In Figure 10 we can see the absolute number of remote checks released on a given day after a CVE for a critical vulnerability has been published. What you can immediately see is that both Tenable and OpenVAS release the majority of their checks on or before the CVE details are made public; Tenable have released checks for 247 CVEs, and OpenVAS have released checks for 144 CVEs. Then since 2010 Tenable have remote released checks for 147 critical CVEs and OpenVAS 79 critical CVEs on the same day as the vulnerability details were published. The number of vulnerabilities then drops off across the first week and drops further after 1 week, as we would hope for in an efficient time-to-release scenario.

Figure 10: Absolute numbers of critical CVEs with a remote check release date from the date a CVE is published

While raw numbers are good, Tenable have a larger number of checks available so it could be unfair to go on raw numbers alone. It’s potentially more important to understand the likelihood that OpenVAS or Tenable will release a check of a vulnerability on any given day after a CVE for a critical vulnerability is released. In Figure 11 we can see that Tenable release 61% their checks on or before the date that a CVE is published, and OpenVAS release a shade under 50% of their checks on or before the day that a CVE is published.

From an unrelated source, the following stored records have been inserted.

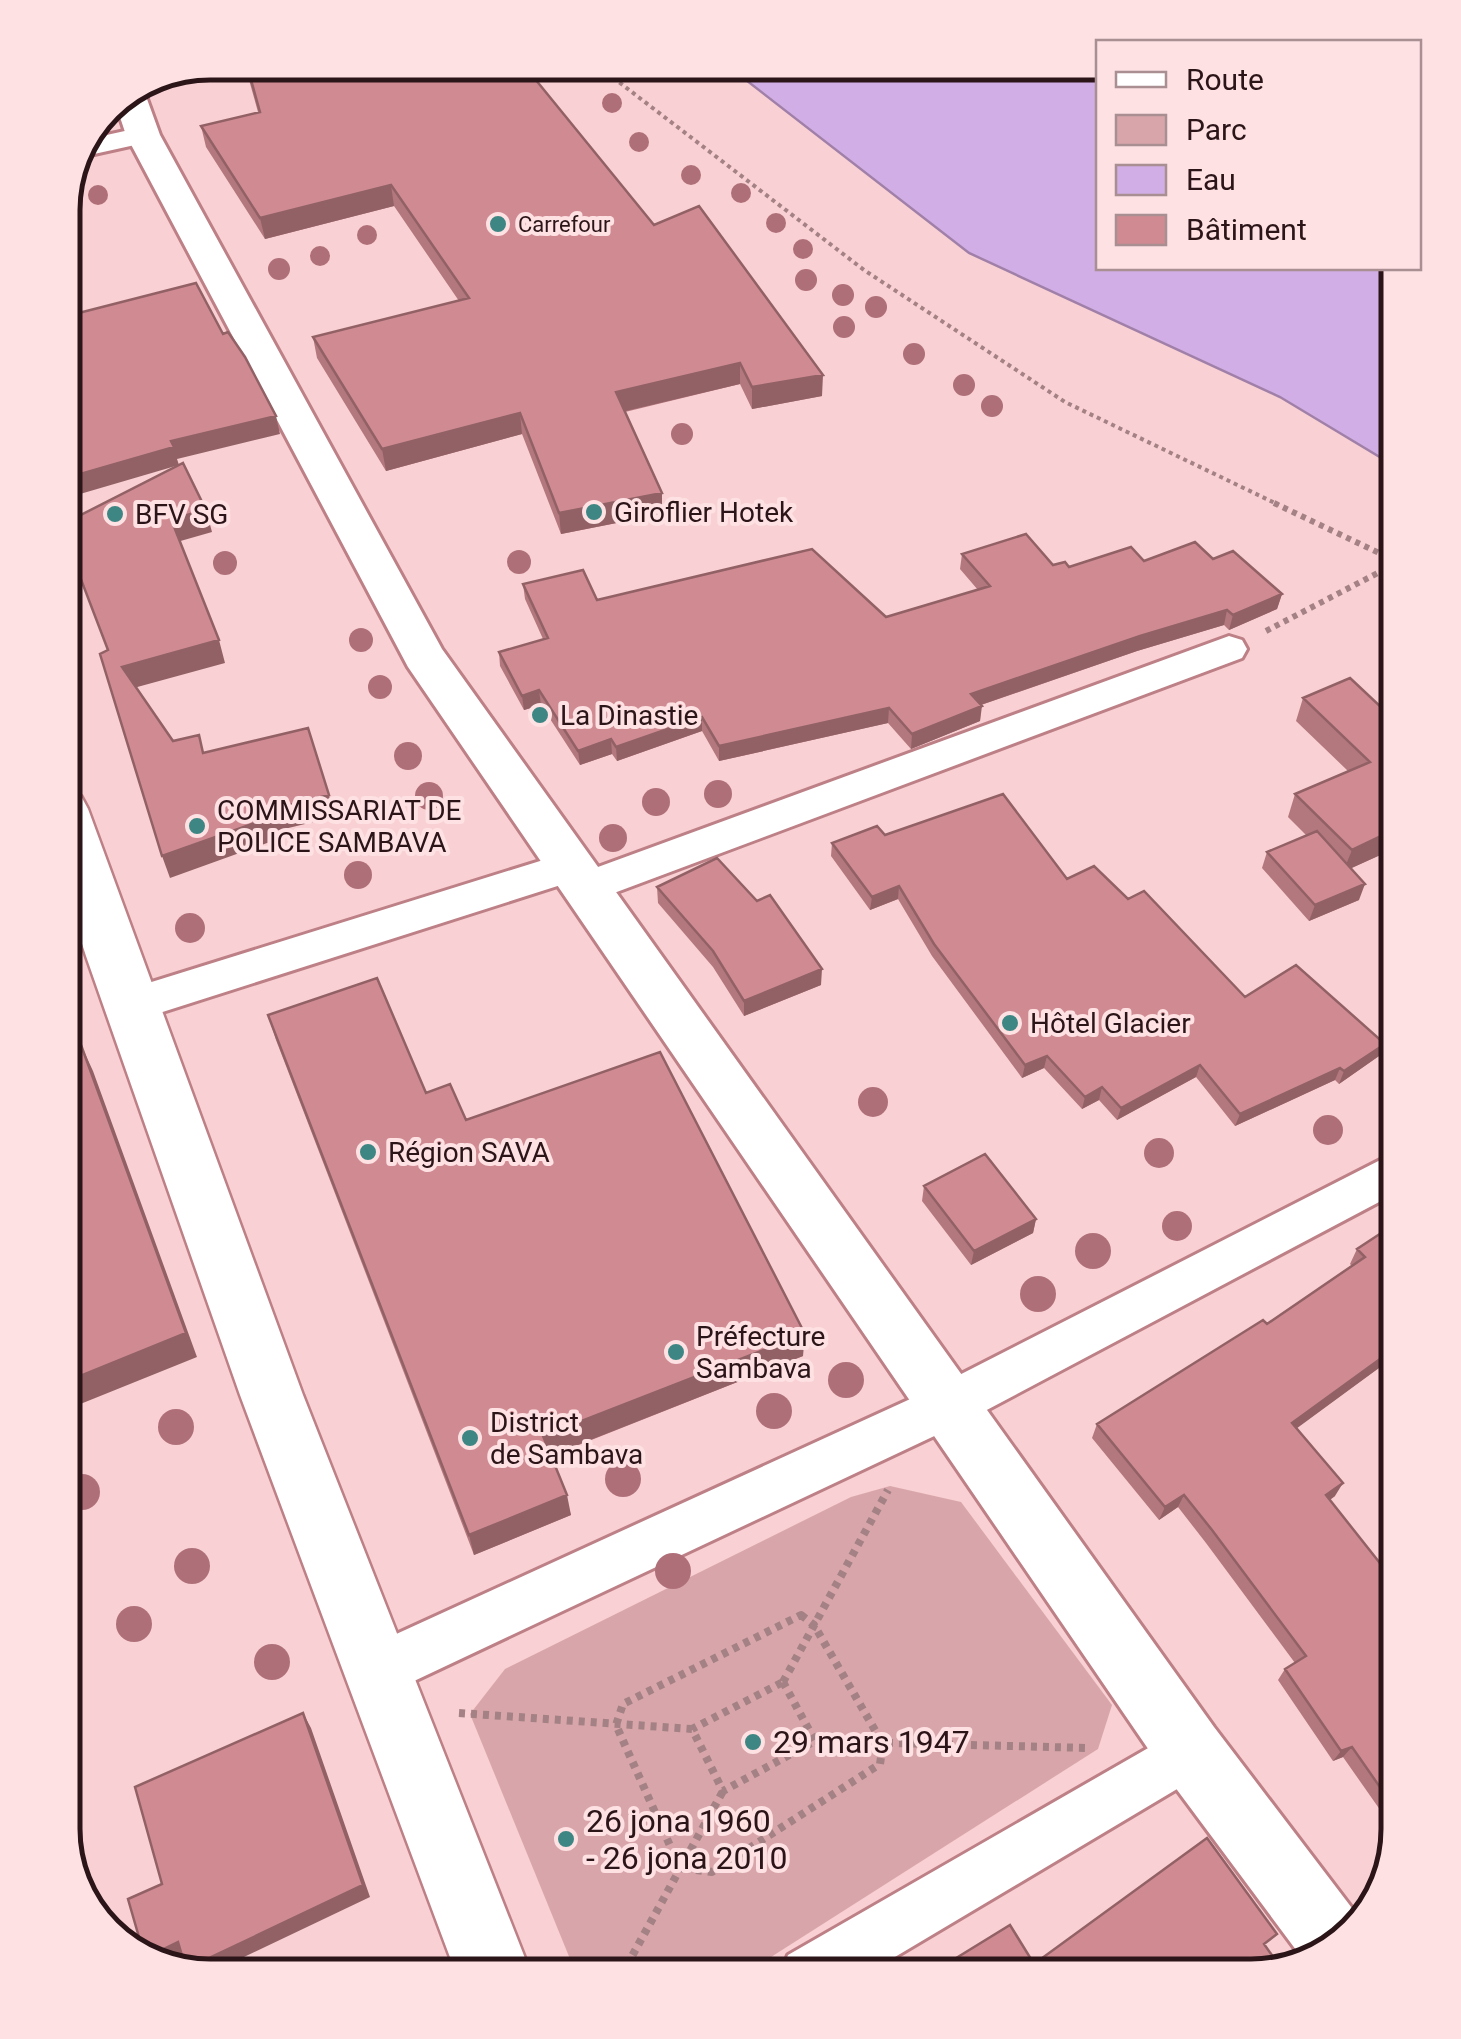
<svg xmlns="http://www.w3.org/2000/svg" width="1461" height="2039" viewBox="0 0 1461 2039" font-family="Roboto,sans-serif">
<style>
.green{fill:#d8a6aa}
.water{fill:#d1aee5;stroke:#a080a8;stroke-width:2.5}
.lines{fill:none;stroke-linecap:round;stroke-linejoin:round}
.minor-casing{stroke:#bd8086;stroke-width:6}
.tertiary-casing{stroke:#bd8086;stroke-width:6}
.secondary-casing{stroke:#bd8086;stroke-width:5}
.path-far2{stroke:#a38184;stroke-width:4;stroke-dasharray:4 4;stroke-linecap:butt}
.path-far1{stroke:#a38184;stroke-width:6;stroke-dasharray:5 5;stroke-linecap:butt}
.path{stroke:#a38184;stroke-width:8;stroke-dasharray:6 6;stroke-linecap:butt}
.minor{fill:#fff;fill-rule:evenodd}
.tertiary{fill:#fff;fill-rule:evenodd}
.secondary{fill:#fff;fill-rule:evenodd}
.tree{fill:#af6f79}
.wall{fill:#b3787e}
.shaded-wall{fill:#926166}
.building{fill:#d08b92;stroke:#926166;stroke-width:2.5}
.poi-dot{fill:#3e8684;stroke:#fde1e3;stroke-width:4}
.labels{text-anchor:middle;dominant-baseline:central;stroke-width:8;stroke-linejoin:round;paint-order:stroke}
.far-poi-label{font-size:22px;fill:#2c1518;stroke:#fde1e3;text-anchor:start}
.poi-label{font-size:28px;fill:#2c1518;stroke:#fde1e3;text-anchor:start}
.near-poi-label{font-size:32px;fill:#2c1518;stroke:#fde1e3;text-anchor:start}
.rim{fill:none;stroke:#2c1518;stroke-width:5}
</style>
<rect width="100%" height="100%" fill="#f9d0d3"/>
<path class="green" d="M 890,1486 L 961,1502 L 1112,1705 L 1098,1749 L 741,1976 L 577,1976 L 470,1714 L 505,1669 L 851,1497 Z"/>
<path class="water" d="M 724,63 L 1098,63 L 1098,268 L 1398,268 L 1398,468 L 1280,397 L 969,253 Z"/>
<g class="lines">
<defs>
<path id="minor" d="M 143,127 L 157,135 L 153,141 L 85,156 L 93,138 Z
M 1229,636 L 1242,640 L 1247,649 L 1242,658 L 598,899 L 584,903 L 570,899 L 564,888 L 567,883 L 128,1023 L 113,1018 L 107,1006 L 113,994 L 569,852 L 583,856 L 587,871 Z
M 1398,1151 L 1398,1192 L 964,1422 L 395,1690 L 376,1697 L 357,1690 L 349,1671 L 357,1652 L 930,1390 Z
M 1190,1724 L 1209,1732 L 1217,1751 L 1209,1770 L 863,1976 L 780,1976 L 788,1955 Z"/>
<path id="tertiary" d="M 143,88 L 160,135 L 442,649 L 1214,1727 L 1361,1920 L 1325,1956 L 1305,1962 L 1166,1775 L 408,667 L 126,135 L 114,99 Z"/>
<path id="secondary" d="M 63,790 L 81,796 L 88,809 L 303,1395 L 532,1976 L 457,1976 L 240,1395 L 86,956 L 63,885 Z"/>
</defs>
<use href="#minor" class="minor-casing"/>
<use href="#tertiary" class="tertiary-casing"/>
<use href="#secondary" class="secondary-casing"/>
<path class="path-far2" d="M 594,63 L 864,270 L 1065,402 L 1279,505"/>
<path class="path-far1" d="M 1274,503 L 1398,562
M 1266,631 L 1397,563"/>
<path class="path" d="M 801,1615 L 814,1625 L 883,1744 L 880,1764 L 712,1872 L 680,1868 L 616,1725 L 623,1704 Z
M 783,1682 L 888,1490
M 783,1682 L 815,1741 L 723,1791 L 692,1729 Z
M 459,1713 L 692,1729
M 815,1741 L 1089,1748
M 621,1976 L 723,1791"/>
<use href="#minor" class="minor"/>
<use href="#tertiary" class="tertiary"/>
<use href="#secondary" class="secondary"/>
</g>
<g class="tree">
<circle cx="612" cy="103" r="10"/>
<circle cx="639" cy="142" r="10"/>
<circle cx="691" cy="175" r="10"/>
<circle cx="741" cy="193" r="10"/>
<circle cx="98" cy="195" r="10"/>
<circle cx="776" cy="223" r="10"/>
<circle cx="367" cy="235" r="10"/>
<circle cx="803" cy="249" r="10"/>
<circle cx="320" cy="256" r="10"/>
<circle cx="279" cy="269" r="11"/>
<circle cx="806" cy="280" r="11"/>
<circle cx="843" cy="295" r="11"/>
<circle cx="876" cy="307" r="11"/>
<circle cx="844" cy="327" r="11"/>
<circle cx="914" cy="354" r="11"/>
<circle cx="964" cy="385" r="11"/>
<circle cx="992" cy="406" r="11"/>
<circle cx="682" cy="434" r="11"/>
<circle cx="519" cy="562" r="12"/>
<circle cx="225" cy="563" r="12"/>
<circle cx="361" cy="640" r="12"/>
<circle cx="380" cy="687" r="12"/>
<circle cx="408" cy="756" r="14"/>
<circle cx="718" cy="794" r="14"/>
<circle cx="429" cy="796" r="14"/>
<circle cx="656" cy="802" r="14"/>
<circle cx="613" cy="838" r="14"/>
<circle cx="358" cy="875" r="14"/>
<circle cx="190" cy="928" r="15"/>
<circle cx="873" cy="1102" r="15"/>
<circle cx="1328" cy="1130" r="15"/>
<circle cx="1159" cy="1153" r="15"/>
<circle cx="1177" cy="1226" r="15"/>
<circle cx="1093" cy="1251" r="18"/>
<circle cx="1038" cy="1294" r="18"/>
<circle cx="846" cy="1380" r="18"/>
<circle cx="774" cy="1411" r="18"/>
<circle cx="176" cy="1427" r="18"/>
<circle cx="623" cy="1479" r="18"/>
<circle cx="82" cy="1492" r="18"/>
<circle cx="192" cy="1566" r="18"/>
<circle cx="673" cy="1571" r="18"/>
<circle cx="134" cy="1624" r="18"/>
<circle cx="272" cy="1662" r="18"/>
</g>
<path class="wall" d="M 244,62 L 429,63 L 434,73 L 654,225 L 822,396 L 752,409 L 740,384 L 625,412 L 662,493 L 662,514 L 561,534 L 522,434 L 386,471 L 317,358 L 313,337 L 459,301 L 394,206 L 265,239 L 206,147 L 201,126 L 258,112 Z
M 962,554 L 1069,567 L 1144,561 L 1213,559 L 1282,594 L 1277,609 L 1229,630 L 1224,625 L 1137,651 L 981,705 L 980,721 L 911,749 L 888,723 L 719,761 L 702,731 L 617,761 L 612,754 L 580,765 L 541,705 L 524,710 L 500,666 L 499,652 L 543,639 L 525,599 L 523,584 L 597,600 L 886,617 L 978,590 L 960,569 Z
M 1303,698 L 1398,723 L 1398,847 L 1351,868 L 1359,900 L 1309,921 L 1262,868 L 1267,852 L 1307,836 L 1288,817 L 1295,794 L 1348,771 L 1296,721 Z
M 885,835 L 1067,879 L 1128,899 L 1245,997 L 1385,1044 L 1379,1056 L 1339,1084 L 1335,1080 L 1235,1126 L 1196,1077 L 1117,1120 L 1099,1100 L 1082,1109 L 1044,1068 L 1022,1078 L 932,956 L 898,899 L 870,910 L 831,856 L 832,843 Z
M 657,887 L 821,985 L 744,1016 L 713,967 L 658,903 Z
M 268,1015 L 426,1093 L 803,1356 L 551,1456 L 571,1515 L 474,1555 L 276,1040 Z
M 924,1186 L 1036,1219 L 1033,1233 L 971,1265 L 922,1201 Z
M 1398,1222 L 1398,1354 L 1296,1428 L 1335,1496 L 1330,1500 L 1398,1586 L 1397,1834 L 1343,1757 L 1333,1761 L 1278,1680 L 1285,1669 L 1295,1663 L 1206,1543 L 1178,1507 L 1159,1520 L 1092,1438 L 1097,1424 L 1267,1324 L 1352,1266 L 1350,1264 L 1357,1249 Z"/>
<path class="shaded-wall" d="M 391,185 L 394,206 L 265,239 L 260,218 Z
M 740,363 L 740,384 L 617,413 L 616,392 Z
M 823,375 L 822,396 L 752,409 L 752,387 Z
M 520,413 L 522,434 L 386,471 L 382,449 Z
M 276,416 L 280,434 L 177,459 L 179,465 L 63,499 L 63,479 L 171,441 Z
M 662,493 L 662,514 L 561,534 L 559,513 Z
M 206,510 L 212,532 L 177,542 L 171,519 Z
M 69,548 L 77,570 L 63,574 L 63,550 Z
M 1282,594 L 1277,609 L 1229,630 L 1233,615 Z
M 1227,610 L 1224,625 L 1137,651 L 969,709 L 971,694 L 1140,636 Z
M 219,640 L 225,663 L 130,689 L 122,667 Z
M 539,690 L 541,705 L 524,710 L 522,696 Z
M 982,706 L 980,721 L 911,749 L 912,734 Z
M 889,708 L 888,723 L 719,761 L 719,746 Z
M 702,717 L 702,731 L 617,761 L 616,747 Z
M 611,739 L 612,754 L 580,765 L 578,751 Z
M 329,795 L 334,817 L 276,831 L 278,839 L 170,878 L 162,856 L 268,810 Z
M 1398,828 L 1398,847 L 1343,872 L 1352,850 Z
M 1365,884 L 1359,900 L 1309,921 L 1315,905 Z
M 899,886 L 898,899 L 870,910 L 872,897 Z
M 822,969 L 821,985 L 744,1016 L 744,1001 Z
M 1385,1044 L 1379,1056 L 1339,1084 L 1344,1071 Z
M 81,1045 L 93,1071 L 197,1357 L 63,1411 L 63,1383 Z
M 1047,1056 L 1044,1068 L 1022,1078 L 1025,1065 Z
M 1200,1065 L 1196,1077 L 1117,1120 L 1121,1108 Z
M 1340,1068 L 1335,1080 L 1235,1126 L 1240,1114 Z
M 1102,1087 L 1099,1100 L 1082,1109 L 1085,1097 Z
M 1036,1219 L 1033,1233 L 971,1265 L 974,1251 Z
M 805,1334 L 803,1356 L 547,1457 L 543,1436 Z
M 1398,1346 L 1398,1354 L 1285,1437 L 1292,1423 Z
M 1343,1483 L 1335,1496 L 1318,1508 L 1326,1495 Z
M 567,1495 L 571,1515 L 474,1555 L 469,1535 Z
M 1184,1495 L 1178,1507 L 1159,1520 L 1165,1507 Z
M 303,1713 L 311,1728 L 370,1897 L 204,1976 L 190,1973 L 186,1969 Z
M 1352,1747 L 1343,1757 L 1333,1761 L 1341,1751 Z
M 178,1942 L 189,1954 L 165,1965 L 145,1958 Z"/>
<path class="building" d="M 246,62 L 429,63 L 434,73 L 480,63 L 522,63 L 654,225 L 699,206 L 823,375 L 752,387 L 740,363 L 616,392 L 662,493 L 559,513 L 520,413 L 382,449 L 313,337 L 469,298 L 391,185 L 260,218 L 201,126 L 260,112 Z
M 196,283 L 223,334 L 228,332 L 245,357 L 276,416 L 171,441 L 174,447 L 63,479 L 63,317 Z
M 183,463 L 206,510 L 171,519 L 219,640 L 122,667 L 173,741 L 199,735 L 203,753 L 308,728 L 329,795 L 268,810 L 272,817 L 162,856 L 100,654 L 108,650 L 69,548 L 63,550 L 63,524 Z
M 1026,534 L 1053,565 L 1065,562 L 1069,567 L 1131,547 L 1144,561 L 1195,542 L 1213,559 L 1233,551 L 1282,594 L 1233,615 L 1227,610 L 1140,636 L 971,694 L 982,706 L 912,734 L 889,708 L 719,746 L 702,717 L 616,747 L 611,739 L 578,751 L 539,690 L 522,696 L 499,652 L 548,638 L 523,584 L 583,570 L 597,600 L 812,549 L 886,617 L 990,586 L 962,554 Z
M 1350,678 L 1398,723 L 1398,828 L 1352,850 L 1295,794 L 1370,762 L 1303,698 Z
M 1003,794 L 1067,879 L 1094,866 L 1128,899 L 1144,891 L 1245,997 L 1296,965 L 1385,1044 L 1344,1071 L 1340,1068 L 1240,1114 L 1200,1065 L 1121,1108 L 1102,1087 L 1085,1097 L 1047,1056 L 1025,1065 L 934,944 L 899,886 L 872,897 L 832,843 L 877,826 L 885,835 Z
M 1317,831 L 1365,884 L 1315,905 L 1267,852 Z
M 717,858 L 757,901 L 770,895 L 822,969 L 744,1001 L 713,951 L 657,887 Z
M 377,978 L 426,1093 L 450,1084 L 466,1120 L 660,1052 L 805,1334 L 543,1436 L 567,1495 L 469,1535 L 268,1015 Z
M 81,1045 L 186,1333 L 63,1383 L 63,1051 Z
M 985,1154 L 1036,1219 L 974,1251 L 924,1186 Z
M 1398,1222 L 1398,1346 L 1292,1423 L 1343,1483 L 1326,1495 L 1398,1586 L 1398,1813 L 1352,1747 L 1341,1751 L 1285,1669 L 1306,1656 L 1212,1530 L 1184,1495 L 1165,1507 L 1097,1424 L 1263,1320 L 1267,1324 L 1365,1257 L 1357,1249 Z
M 303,1713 L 363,1885 L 186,1969 L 178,1942 L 145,1958 L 128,1899 L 162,1884 L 135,1787 Z
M 1207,1838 L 1277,1934 L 1264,1944 L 1281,1968 L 1251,1976 L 927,1976 L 1010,1925 L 1034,1964 Z"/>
<g class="poi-dot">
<circle cx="498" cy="224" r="10"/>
<circle cx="594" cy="512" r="10"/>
<circle cx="115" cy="514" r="10"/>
<circle cx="540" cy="715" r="10"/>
<circle cx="197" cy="826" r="10"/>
<circle cx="1010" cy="1023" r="10"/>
<circle cx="368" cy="1152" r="10"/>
<circle cx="676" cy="1352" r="10"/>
<circle cx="470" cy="1438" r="10"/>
<circle cx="753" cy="1742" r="10"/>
<circle cx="566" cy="1839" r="10"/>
</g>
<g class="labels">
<g class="far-poi-label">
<text x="518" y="224">Carrefour</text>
</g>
<g class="poi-label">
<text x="614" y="512">Giroflier Hotek</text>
<text x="135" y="514">BFV SG</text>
<text x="560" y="715">La Dinastie</text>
<text x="217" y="810">COMMISSARIAT DE<tspan x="217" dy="32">POLICE SAMBAVA</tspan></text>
<text x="1030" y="1023">Hôtel Glacier</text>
<text x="388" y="1152">Région SAVA</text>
<text x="696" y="1336">Préfecture<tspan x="696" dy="32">Sambava</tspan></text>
<text x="490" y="1422">District<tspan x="490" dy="32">de Sambava</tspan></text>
</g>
<g class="near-poi-label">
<text x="773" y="1742">29 mars 1947</text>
<text x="586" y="1821">26 jona 1960<tspan x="586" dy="37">- 26 jona 2010</tspan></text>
</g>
</g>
<path d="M0 0H1461V2039H0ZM210 80H1251A130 130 0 0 1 1381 210V1829A130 130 0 0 1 1251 1959H210A130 130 0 0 1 80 1829V210A130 130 0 0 1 210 80Z" fill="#fde1e3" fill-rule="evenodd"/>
<path class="rim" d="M210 80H1251A130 130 0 0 1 1381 210V1829A130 130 0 0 1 1251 1959H210A130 130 0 0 1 80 1829V210A130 130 0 0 1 210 80Z"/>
<rect x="1096" y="40" width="325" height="230" fill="#fde1e3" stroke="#a98f92" stroke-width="2.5"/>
<rect x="1116" y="72" width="50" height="15" fill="#ffffff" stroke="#a98f92" stroke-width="2.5"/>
<text x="1186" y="90" font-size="30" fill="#2c1518">Route</text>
<rect x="1116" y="115" width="50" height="30" fill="#d8a6aa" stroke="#a98f92" stroke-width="2.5"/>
<text x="1186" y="140" font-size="30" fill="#2c1518">Parc</text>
<rect x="1116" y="165" width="50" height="30" fill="#d1aee5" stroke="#a98f92" stroke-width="2.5"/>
<text x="1186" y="190" font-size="30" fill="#2c1518">Eau</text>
<rect x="1116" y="215" width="50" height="30" fill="#d08b92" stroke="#a98f92" stroke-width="2.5"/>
<text x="1186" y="240" font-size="30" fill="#2c1518">Bâtiment</text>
</svg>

Figure 11: Percentage chance of delay for critical vulnerabilities

So, since 2010 Tenable has more frequently released their checks before or on the same day as the CVE details have been published for critical vulnerabilities. While Tenable is leading at this point, Greenbone’s community feed still gets a considerable percentage of their checks out on or before day 0.

I thought I’d go another step further and try and see if I could identify any trend in each organisations release delay, are they getting better year-on-year or are their releases getting later? In Figure 12 I’ve taken the mean delay for critical vulnerabilities per year and plotted them. The mean as a metric is particularly influenced by outliers in a data set, so I expected some wackiness and limited the mean to only checks released 180 days prior to a CVE being published and 31 days after a CVE being published. These seem to me like reasonable limits, as anything greater than 6 months prior to CVE details being released is potentially a quirk of the check details and anything after a 1-month delay is less important for us.

What can we take away from Figure 12?

Figure 12: Release delay year-on-year (lower is better)

With the larger number of checks, and still being able to release a greater percentage of their remote checks for critical vulnerabilities Tenable could win this category. However, the delay time from 2019 and 2020 going to OpenVAS, and the trend lines being so close, I am going to declare this one a tie. It’s a tie.

The takeaway from this is that both vendors are getting their checks out the majority of the time either before the CVE details are published or on the day the details are published. This is overwhelmingly positive for both scanning solutions. Over time both also appear to be releasing remote checks for critical vulnerabilities more quickly.